Coverage of the Public Hearing for 161 E Keith:
There’s a new tower coming to east Keith Road next to Victoria Park.
A split City of North Vancouver council voted Monday night to approve the 16-storey tower containing 52 strata units and 41 rental units at 161-165 East Keith Road.
The vote passed 4-3 with support from Mayor Darrell Mussatto and his council allies: Couns. Craig Keating, Linda Buchanan and Holly Back.
Debate at the council table pitted the project’s high energy efficiency and replacement of the city’s rental stock against objections over its sheer size compared to the tiny lot it sits on.
Beyond the green building standards and purpose-built rental units protected by a legal covenant, Developer FDG Property Management will pay the city $1.8 million to purchase density from the adjacent city-owned boulevard to the north of the building. The city is also reducing the minimum space between towers from 80 feet to just over 68 feet and the required setback from the property line. FDG must enhance and maintain the boulevard as part of the agreement.
The project will require the demolition of a 12- unit, three-storey walk-up building from 1954 in “relatively poor” condition, according to city staff. The building’s 14 residents will be given four month’s notice before eviction, one month’s free rent, free access to moving vans, boxes and a driver as well as help in finding new accommodations.
The new units will range from 500-square-foot bachelor suites to 1,300-square-foot three-bedroom condos. Rents should be around $2.50 per square foot according to the building’s architect Michael Katz.
Coun. Pam Bookham voted against the project on the grounds that it was “shoehorned” into the lot, and that its biggest impacts would be felt by the people who will face eviction when construction starts. “You don’t address poverty by displacing people from affordable housing or by driving up land values by creating this kind of development potential,” she said.
Mussatto countered that today’s pricey market rentals will be tomorrow’s affordable rentals, especially as older buildings are torn down and replaced, often without rental units at all.
“I’m hoping in 20, 30 or 40 years will be the new low-end of market rental as new buildings come online. I know it’s hard to say but we have to have new rental units and we need these units in the city,” he said.
Couns. Rod Clark and Don Bell joined Bookham’s dissent.
None of the residents who turned out to a public hearing on Monday night spoke in favour of the project, nor did any of the 19 residents who wrote letters to council and 37 residents in the neighbourhing building who signed a petition in opposition.
Among the opponents was Linda Heese, who lives in one of the highrises on the north side of the park, who argued the density council was prepared to grant was three times higher than what the official community plan would normally allow. “It is so far beyond what should even be considered that it is hard to understand why we are even here to discuss this proposal,” she said.

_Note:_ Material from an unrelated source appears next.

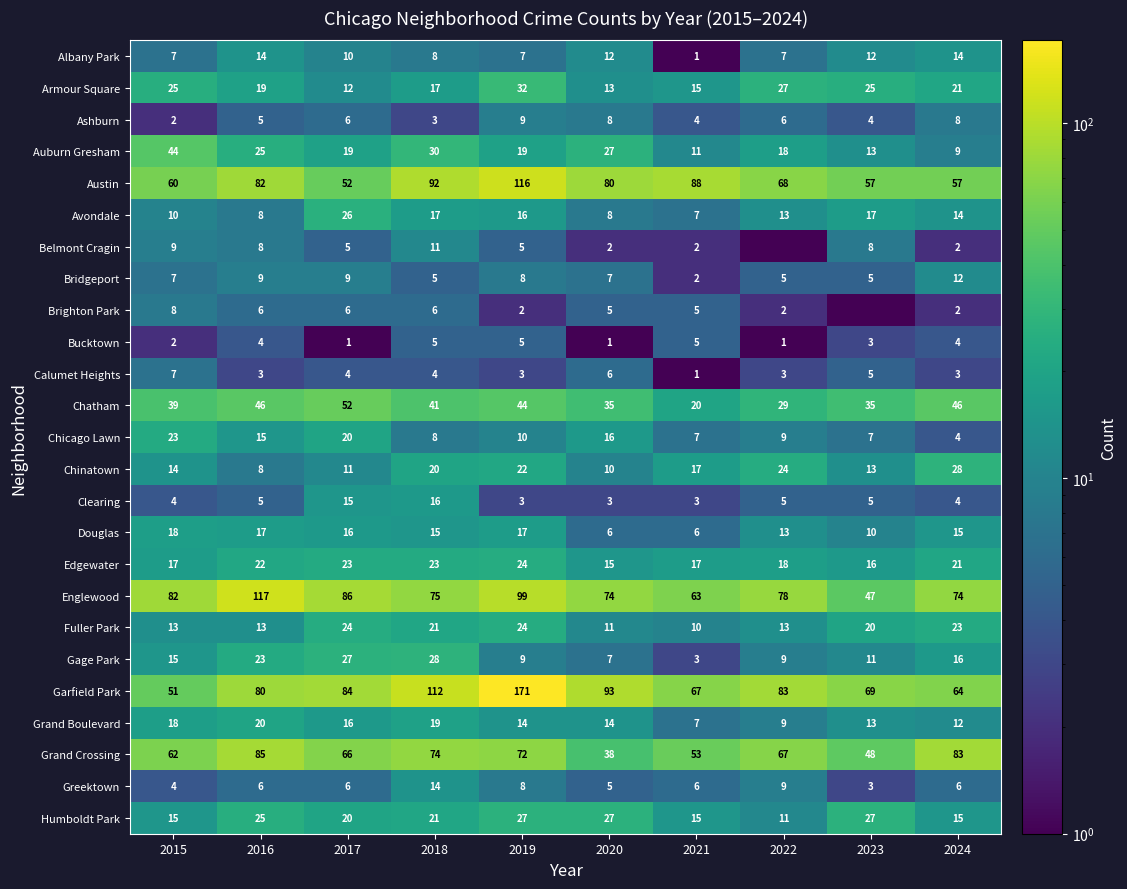

What is the spread (max minus min) of values at 2020?

92.0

Other reasons given to shoot the project down included that it would swallow up street parking in the neighbourhood, reduce privacy for residents of nearby buildings, encourage other developers to knock down older buildings and that it would be disrespectful to the sanctity of the cenotaph in Victoria Park.
The project received its first reading by council in February 2014 but the public hearing and vote on second and third readings was put off until Monday at the request of the developer.